He adjusted the hem of my T-shirt gently, as if the cotton might bruise me.
“I’ll get your toothbrush. Then you can sit and eat breakfast.”
I nodded, staring at our reflections. Him standing strong behind me, and me propped up on borrowed strength. And for the first time since waking in that hospital bed, I wondered if maybe healing wasn’t just about bones and stitches.
Maybe it was about this, about learning how to stand again, even if I had to lean on him to do it.
“Maybe later we can take a shower,” Adrian said softly, adjusting his grip on my arm. “Get some of that tape residue off your skin.”
My head tilted toward him. “We?”
His lips twitched, caught between a smile and an apology. “Old habits,” he said, but his voice came out rough.
“Right.” I swallowed, feeling the weight of that single word. We. It used to mean something. It used to mean us.
He cleared his throat, pretending to fuss with the towel on the counter. “I just meant I’ll help you get the water running. Make sure you don’t pass out.”
“Sure.”
The lie sat between us, thin and fragile, but neither of us touched it.
He looked away first, giving me a moment to breathe.
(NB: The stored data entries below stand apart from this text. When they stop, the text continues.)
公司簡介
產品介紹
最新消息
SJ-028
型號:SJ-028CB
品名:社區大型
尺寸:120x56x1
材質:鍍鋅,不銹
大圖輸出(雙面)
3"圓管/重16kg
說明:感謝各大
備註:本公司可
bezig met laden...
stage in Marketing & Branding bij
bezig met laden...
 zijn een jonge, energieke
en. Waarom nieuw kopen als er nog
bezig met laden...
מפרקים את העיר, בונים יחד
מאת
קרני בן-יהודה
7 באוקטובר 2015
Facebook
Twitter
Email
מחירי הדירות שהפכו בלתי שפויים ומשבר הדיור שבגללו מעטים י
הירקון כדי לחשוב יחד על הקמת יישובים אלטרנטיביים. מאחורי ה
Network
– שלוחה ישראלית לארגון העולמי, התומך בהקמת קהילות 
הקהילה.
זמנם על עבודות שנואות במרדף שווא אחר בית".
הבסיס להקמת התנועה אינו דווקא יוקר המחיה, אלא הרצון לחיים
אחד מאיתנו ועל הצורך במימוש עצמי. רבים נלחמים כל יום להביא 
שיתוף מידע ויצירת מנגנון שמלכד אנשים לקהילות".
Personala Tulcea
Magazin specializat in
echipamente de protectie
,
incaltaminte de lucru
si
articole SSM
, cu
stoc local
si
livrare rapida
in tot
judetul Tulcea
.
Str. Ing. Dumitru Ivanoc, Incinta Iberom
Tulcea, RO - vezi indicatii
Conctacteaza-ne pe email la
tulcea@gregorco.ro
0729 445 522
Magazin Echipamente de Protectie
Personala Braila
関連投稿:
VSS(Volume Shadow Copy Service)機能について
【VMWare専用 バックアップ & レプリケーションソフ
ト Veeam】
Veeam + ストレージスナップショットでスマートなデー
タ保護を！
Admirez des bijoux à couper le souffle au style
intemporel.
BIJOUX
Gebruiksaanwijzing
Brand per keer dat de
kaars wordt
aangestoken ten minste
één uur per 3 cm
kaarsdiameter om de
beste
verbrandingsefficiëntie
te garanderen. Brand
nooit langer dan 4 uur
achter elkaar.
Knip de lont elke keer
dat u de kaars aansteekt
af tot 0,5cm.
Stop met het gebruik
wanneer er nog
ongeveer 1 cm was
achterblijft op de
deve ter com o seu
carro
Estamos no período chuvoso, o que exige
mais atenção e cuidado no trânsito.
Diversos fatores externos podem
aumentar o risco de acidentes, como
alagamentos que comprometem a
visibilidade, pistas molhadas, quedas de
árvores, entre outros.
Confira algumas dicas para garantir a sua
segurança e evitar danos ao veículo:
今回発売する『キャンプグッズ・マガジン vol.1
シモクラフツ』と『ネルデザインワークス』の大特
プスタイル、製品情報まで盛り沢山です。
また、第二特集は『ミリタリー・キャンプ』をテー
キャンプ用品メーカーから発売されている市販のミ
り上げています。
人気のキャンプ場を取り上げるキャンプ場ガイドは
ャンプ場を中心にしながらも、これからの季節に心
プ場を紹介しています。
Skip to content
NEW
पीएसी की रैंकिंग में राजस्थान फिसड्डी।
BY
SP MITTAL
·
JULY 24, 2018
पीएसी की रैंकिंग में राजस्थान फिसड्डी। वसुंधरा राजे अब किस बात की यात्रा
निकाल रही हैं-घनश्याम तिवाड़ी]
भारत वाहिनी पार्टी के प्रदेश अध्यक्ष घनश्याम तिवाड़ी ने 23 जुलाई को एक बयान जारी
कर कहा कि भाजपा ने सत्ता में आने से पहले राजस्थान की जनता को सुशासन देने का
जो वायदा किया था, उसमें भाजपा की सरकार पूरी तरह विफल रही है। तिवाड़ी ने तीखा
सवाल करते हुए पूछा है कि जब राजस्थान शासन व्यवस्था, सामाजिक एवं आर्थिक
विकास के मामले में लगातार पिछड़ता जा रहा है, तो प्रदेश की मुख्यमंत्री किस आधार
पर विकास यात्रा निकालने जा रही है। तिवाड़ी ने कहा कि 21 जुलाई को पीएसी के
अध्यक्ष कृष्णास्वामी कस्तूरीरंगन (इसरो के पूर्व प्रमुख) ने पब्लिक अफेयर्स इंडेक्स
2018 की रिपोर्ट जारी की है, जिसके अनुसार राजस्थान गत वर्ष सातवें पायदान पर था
I can’t even remember the last time we showered together.
Not because it hadn’t mattered, but because somewhere along the way, the warmth had bled out of things so slowly I hadn’t noticed until it was gone.
He was still standing there, waiting for me to steady myself, the same man who used to press me against fogged glass and laugh into my shoulder as if we had forever. The same man who once proposed to me in the shower.
Adrian’s gaze met mine in the mirror. “Are you okay?”
“Define okay.”
He stepped forward and brushed a curl from my forehead. “You’ll get stronger every day,” he murmured. “You just have to let yourself.”
The tenderness in his voice nearly broke me. I nodded, because anything more might’ve cracked something open I couldn’t put back.
I finished brushing and relieved myself, not even caring that he was hovering.
He slipped an arm around my waist. “Come on. Let’s get you back to bed before you decide to redecorate the tile with your face.”
“Tempting,” I muttered, but I let him take my weight. My knees nearly buckled. His hand steadied me, the same hand that signed my discharge, the hand wearing a silver band identical to mine.
The distance between us shrank to the space of a shared breath.
The shuffle back to bed was more difficult than the last one. I was weak now from exertion and in dire need of a painkiller. I stumbled once, and he caught me without a word, pressing a hand to my back, murmuring, “I’ve got you.” Just like that, the weight in my legs eased, replaced by the familiar warmth of his presence.
We reached the bed, and I sank onto the edge, breathing shallow. Adrian kneeled beside me, sliding the crutches out of the way, eyes scanning every line of worry on my face.
“Are you ready?”
“Yeah,” I whispered.
He guided me carefully, supporting my weight, until I settled into the pillows, the room dim and quiet around us. I could feel the slow rise and fall of his chest against mine as he leaned in, murmuring, “I’m not going anywhere.”
And in that quiet, the tremor of fear and doubt in my chest softened, replaced by the certainty that he was here. That he hadn’t left. Not now, maybe not ever.
I closed my eyes for a moment, letting the relief wash over me, even as my body reminded me of how much I’d been through. And when I opened them again, he was still there, waiting, his hand brushing mine in the small gesture of someone who wouldn’t let go.